Broughton, Borders: Broughton Green House
The home of his mother before her marriage to JB’s father. JB holidayed there throughout his life, last visiting in 1938. It remained in the Buchan family until recently. The red-stone church in the village became the first home for The John Buchan Centre Museum, opened in 1983 (it is now the John Buchan Story, and located in Peebles). The John Buchan Way is a 13.75-mile walking trail between Broughton and Peebles, established in 2003.
Peebles: Bank House
Although JB did not live here, his brother Walter and sister Anna, to whom he was very close, resided here (before the front of the original building was cut back for road widening) during the early part of the 20th C. Plaques on the building (which is now a B&B) mark the Buchan family connections, and JB’s parents and siblings, including Anna Buchan (see link), are buried in the cemetery of St Andrew’s Church. The John Buchan Story Museum is located on the town’s High Street.
Traces of JB are to be found across the capital.
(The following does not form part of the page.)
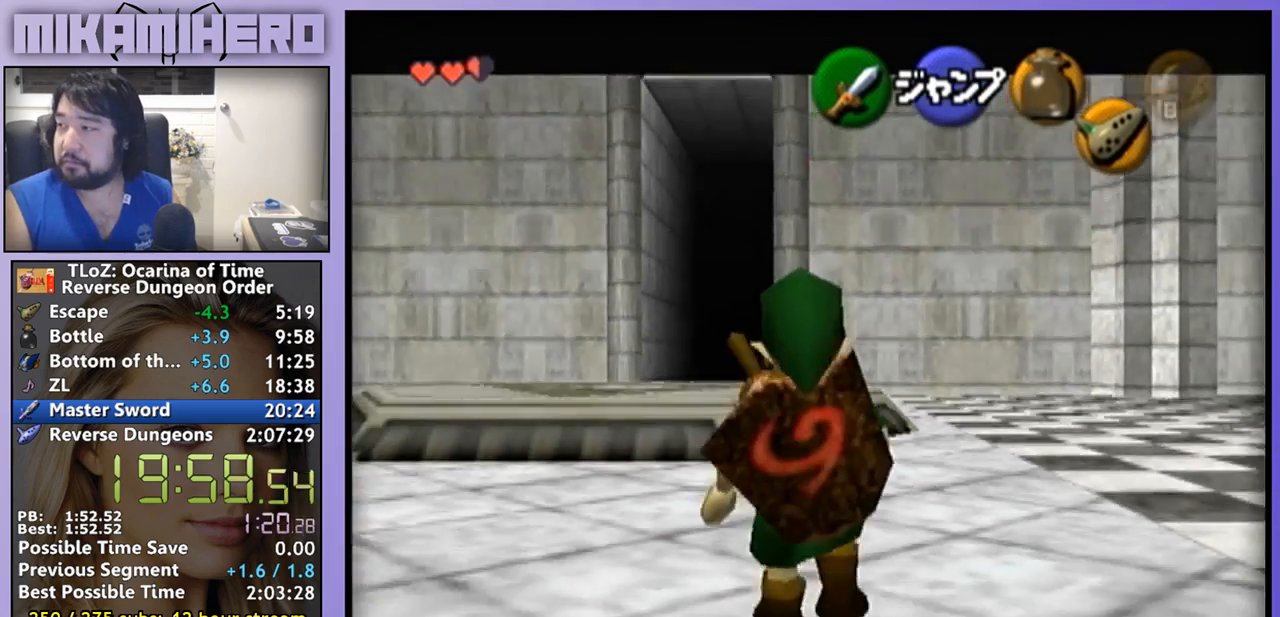
{"buttons": [], "left_stick": "down", "right_stick": "center", "events": []}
A bronze bust by Scottish sculptor Thomas John Clapperton is held in the Scottish National Portrait Gallery. JB’s medals are in the National Museum of Scotland. Some of his papers are held at the National Library of Scotland. A quote of his is carved into a stone slab outside the Writers’ Museum .
London: 76 Portland Place
After his marriage to Susan Grosvenor in 1907 he lived here from 1912 to 1919. Later remodelled into offices, the current building is now the home of the Royal Institute of British Architects. A plaque recording that ‘John Buchan, author and statesman, lived in a house on this site from 1912 until 1919′ was formerly displayed but is believed lost following renovations.
Elsfield, Oxfordshire: The Manor
JB lived in this quiet hamlet from 1919 until 1935, when he became Governor General of Canada; the house remained in the family until sold in 1954. A blue plaque was fixed to the wall to the left of the door in 1998 and reads ‘John Buchan, First Baron Tweedsmuir of Elsfield, Author, Governor General of Canada, lived here 1919–1935’. His flat, circular gravestone with a Greek inscription can be found in the nearby Elsfield churchyard.
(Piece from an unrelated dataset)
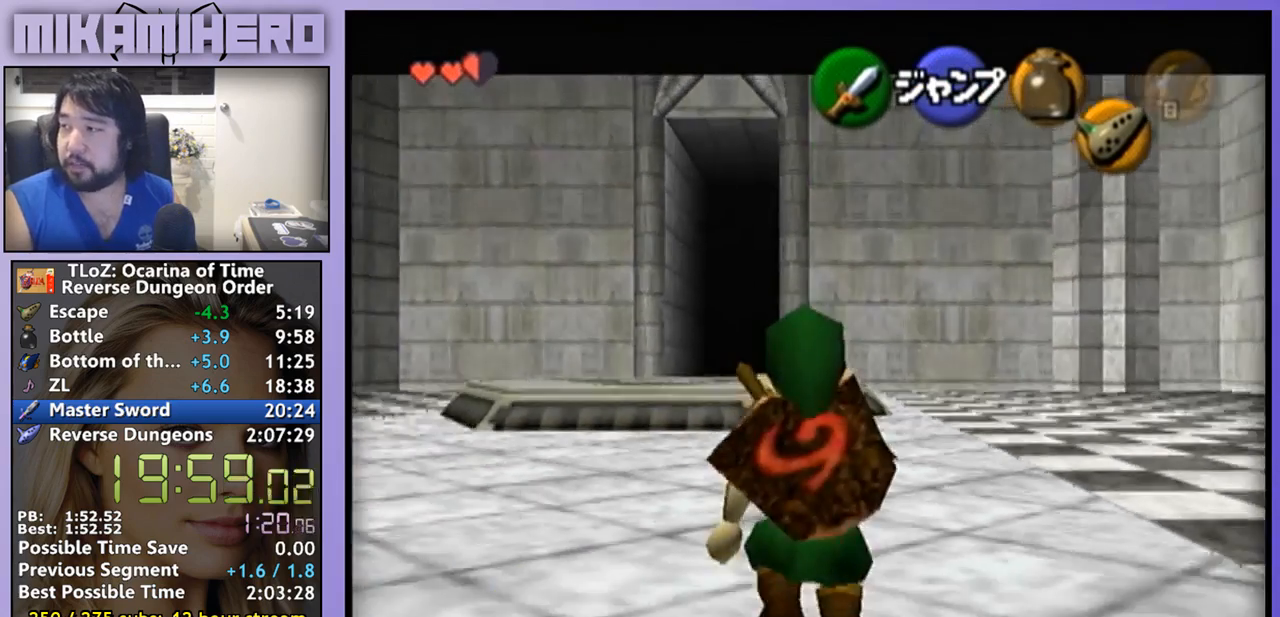
{"buttons": [], "left_stick": "down", "right_stick": "center", "events": []}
JB lived in the country as one of Lord Milner’s private secretaries, sometimes disparagingly known as Milner’s ‘Kindergarten’, from 1901–03. Although he lived in Parktown, north of Johannesburg, he spent much of his time in hotels and up country. A monument to him was unveiled in 1987 at Haenertsburg, a village in the Limpopo province of South Africa. It contains the following words written by JB: ‘…Two pictures I have always carried to cheer me in dismal places. One is of a baking noon on the high veld, the sky a merciless blue, the brown earth shimmering in a heat haze…The other picture is the Wood Bush in the North Transvaal which lies between Pieterburg and the eastern flats…I resolved to go back in my old age, build a dwelling, and leave my bones there.’
Ottawa: Rideau Hall
In 1935 JB was appointed Governor General of Canada, which he held until his death in 1940. He lived most of the time in the residence of previous governors-general, Rideau Hall in Rockcliffe by the Ottawa River. It is possible to take a guided tour of the Hall, where an oil portrait of JB hangs in the grand ‘tented’ dining hall.
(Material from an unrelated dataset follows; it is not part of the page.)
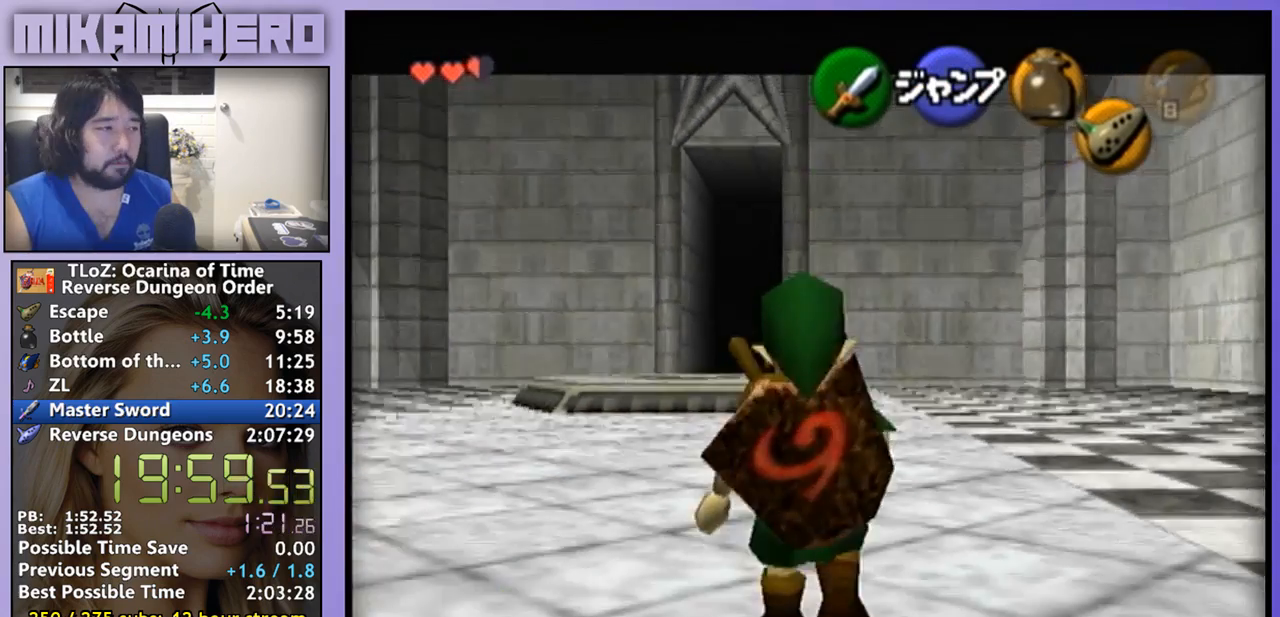
{"buttons": [], "left_stick": "down", "right_stick": "center", "events": []}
Kingston, Ontario: Queen’s University Library
Queen’s University houses an extensive archive of JB’s works, the John Buchan Collection. Bound manuscripts of many of his own books as well as his own personal library, papers and other items, were sold to the university by his widow, along with his desk. Most of the material not included in this collection was deposited later at the National Library of Scotland in Edinburgh.
British Columbia: Tweedsmuir Provincial Park
Established in 1936, covering almost 1 million hectares, and named for JB, Lord Tweedsmuir, who visited the area in 1937. Tweedsmuir Peak (7198ft) lies in the northern area of the park.